Du (beau) monde. Il y avait du monde à la Tour Saadé, « figure emblématique de Marseille et incarnation de l'audace entrepreneuriale d'un homme » selon les invités de marque, pour le baptême de la « promotion Jacques Saadé » de l’ENSM au siège de l'armement français, auquel assistaient la ministre de la Transition énergétique Élisabeth Borne, le secrétaire d’État aux Transports Jean-Baptiste Djebbari (son premier déplacement), mais aussi Frédéric de Moncany, président du Conseil d'administration de l'ENSM, le président du conseil de surveillance du port de Marseille Jean-Marc Fornery et de son directeur général, Hervé Martel, des élus locaux et députés, des représentants de toute la chaîne du transport maritime... Et entre deux lignes de son discours, Rodolphe Saadé a glissé que ses cinq navires alimentés au GNL de 15 000 EVP, exploités sur les lignes Asie-Méditerranée, seraient avitaillés à Marseille-Fos par Total.

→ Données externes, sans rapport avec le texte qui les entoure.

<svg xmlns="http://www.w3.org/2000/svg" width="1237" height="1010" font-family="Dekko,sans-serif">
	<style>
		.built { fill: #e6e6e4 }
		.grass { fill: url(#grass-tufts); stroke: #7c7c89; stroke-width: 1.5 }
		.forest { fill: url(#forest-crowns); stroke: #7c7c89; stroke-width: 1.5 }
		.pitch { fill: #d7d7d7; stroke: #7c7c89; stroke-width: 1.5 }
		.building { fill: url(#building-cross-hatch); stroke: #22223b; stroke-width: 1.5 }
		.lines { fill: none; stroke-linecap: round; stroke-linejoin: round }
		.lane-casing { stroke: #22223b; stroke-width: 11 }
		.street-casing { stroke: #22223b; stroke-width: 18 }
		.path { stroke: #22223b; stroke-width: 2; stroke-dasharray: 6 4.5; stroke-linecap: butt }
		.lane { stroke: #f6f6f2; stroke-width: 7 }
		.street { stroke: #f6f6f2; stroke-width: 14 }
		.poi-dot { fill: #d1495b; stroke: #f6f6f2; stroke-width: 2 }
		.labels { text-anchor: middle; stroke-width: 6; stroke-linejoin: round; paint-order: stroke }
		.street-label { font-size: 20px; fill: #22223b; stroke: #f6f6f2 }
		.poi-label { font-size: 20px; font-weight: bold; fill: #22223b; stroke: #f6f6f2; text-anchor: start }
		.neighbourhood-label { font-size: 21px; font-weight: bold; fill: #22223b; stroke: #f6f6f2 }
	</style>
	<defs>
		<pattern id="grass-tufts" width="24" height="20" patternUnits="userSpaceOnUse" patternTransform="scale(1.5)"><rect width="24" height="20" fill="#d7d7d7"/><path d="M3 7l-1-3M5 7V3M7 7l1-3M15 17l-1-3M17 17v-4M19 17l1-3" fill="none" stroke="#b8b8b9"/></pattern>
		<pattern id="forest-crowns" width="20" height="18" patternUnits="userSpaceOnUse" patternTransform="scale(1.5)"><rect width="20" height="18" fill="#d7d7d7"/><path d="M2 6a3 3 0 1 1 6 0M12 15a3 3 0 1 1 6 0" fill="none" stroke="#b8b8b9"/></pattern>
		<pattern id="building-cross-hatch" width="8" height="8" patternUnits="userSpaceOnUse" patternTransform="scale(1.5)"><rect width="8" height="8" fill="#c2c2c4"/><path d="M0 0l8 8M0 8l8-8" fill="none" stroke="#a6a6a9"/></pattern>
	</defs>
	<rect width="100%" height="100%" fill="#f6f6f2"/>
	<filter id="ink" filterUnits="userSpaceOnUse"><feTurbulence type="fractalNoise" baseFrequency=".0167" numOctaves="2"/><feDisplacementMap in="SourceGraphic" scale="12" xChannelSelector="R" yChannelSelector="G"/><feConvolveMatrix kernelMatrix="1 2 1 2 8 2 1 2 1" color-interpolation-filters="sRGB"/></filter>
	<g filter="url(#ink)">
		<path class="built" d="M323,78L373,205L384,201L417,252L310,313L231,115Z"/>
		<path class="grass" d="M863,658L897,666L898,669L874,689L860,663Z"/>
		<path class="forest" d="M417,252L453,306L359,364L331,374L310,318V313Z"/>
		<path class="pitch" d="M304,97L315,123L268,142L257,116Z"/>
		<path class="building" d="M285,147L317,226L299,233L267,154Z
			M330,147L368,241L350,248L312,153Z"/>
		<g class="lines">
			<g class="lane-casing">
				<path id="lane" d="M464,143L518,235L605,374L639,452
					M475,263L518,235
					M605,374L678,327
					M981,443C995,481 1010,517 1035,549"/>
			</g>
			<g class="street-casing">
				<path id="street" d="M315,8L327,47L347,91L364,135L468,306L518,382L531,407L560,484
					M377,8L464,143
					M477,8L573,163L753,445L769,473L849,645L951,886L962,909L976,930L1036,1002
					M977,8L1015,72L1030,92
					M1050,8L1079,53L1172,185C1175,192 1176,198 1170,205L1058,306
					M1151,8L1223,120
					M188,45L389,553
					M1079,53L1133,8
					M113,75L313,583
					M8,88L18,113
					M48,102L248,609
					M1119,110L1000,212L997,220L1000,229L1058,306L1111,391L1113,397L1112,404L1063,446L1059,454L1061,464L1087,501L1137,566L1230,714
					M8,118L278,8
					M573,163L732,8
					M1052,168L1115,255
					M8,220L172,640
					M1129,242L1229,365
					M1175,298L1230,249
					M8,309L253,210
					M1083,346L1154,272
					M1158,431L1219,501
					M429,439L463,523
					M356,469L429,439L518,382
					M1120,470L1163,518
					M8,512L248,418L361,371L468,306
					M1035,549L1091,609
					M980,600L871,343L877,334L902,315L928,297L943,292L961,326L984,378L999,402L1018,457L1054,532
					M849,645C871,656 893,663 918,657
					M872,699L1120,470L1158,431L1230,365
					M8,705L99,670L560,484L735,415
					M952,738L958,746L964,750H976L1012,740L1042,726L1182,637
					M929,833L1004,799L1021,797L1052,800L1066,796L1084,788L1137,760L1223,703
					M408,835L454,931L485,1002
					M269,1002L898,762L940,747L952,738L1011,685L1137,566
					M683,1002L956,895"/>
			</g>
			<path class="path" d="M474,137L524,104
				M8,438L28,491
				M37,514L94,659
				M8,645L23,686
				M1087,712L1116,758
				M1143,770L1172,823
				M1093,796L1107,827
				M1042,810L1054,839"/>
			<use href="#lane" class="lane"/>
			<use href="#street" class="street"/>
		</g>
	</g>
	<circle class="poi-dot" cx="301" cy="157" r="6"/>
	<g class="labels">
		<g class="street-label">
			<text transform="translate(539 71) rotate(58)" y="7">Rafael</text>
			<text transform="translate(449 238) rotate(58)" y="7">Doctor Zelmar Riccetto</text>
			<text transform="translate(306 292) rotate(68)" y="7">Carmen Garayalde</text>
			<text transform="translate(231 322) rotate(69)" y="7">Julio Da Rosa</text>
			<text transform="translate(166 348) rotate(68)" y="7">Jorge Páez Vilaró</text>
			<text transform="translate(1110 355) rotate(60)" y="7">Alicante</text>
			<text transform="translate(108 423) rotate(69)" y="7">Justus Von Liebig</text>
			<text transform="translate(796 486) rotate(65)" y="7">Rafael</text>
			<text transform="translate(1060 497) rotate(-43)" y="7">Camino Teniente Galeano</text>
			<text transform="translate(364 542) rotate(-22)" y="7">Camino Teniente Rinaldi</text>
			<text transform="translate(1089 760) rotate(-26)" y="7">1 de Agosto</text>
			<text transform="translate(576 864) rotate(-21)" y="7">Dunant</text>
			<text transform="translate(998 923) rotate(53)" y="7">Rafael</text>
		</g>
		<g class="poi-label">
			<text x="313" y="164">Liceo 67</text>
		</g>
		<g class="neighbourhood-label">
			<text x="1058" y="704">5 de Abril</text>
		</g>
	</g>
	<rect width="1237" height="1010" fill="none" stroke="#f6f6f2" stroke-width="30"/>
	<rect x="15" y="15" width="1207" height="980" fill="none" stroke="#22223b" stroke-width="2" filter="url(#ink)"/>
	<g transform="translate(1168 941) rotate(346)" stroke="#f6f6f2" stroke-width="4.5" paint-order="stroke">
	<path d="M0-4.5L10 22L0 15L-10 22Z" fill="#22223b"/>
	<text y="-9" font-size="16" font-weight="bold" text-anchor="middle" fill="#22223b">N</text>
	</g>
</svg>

Attendu et inattendu à la fois
CMA CGM et la filiale du groupe pétrolier français en charge de la commercialisation de carburants marins, Total Marine Fuels Global Solutions (TMFGS), avaient déjà signé un contrat d’affrètement long terme pour que les 9 porte-conteneurs de plus de 22 000 EVP propulsés au GNL, dont le premier attendu à partir de 2020 s'appellera CMA CGM Jacques Saadé, le soient par le groupe pétrolier français. À partir de Rotterdam et via un souteur de 18 500 m3 affrété par Total auprès de Mitsui O.S.K. Lines. Cette fois, le bénéfice est pour les bassins Ouest de Marseille, que le premier port pétrolier de France aimerait positionner comme l’une des principales portes gazières du sud-européen. Fos, où se situent les terminaux méthaniers Tonkin et Cavaou, devra jouer face à Barcelone, qui s’impose parmi les hub GNL stratégiques en Méditerranée.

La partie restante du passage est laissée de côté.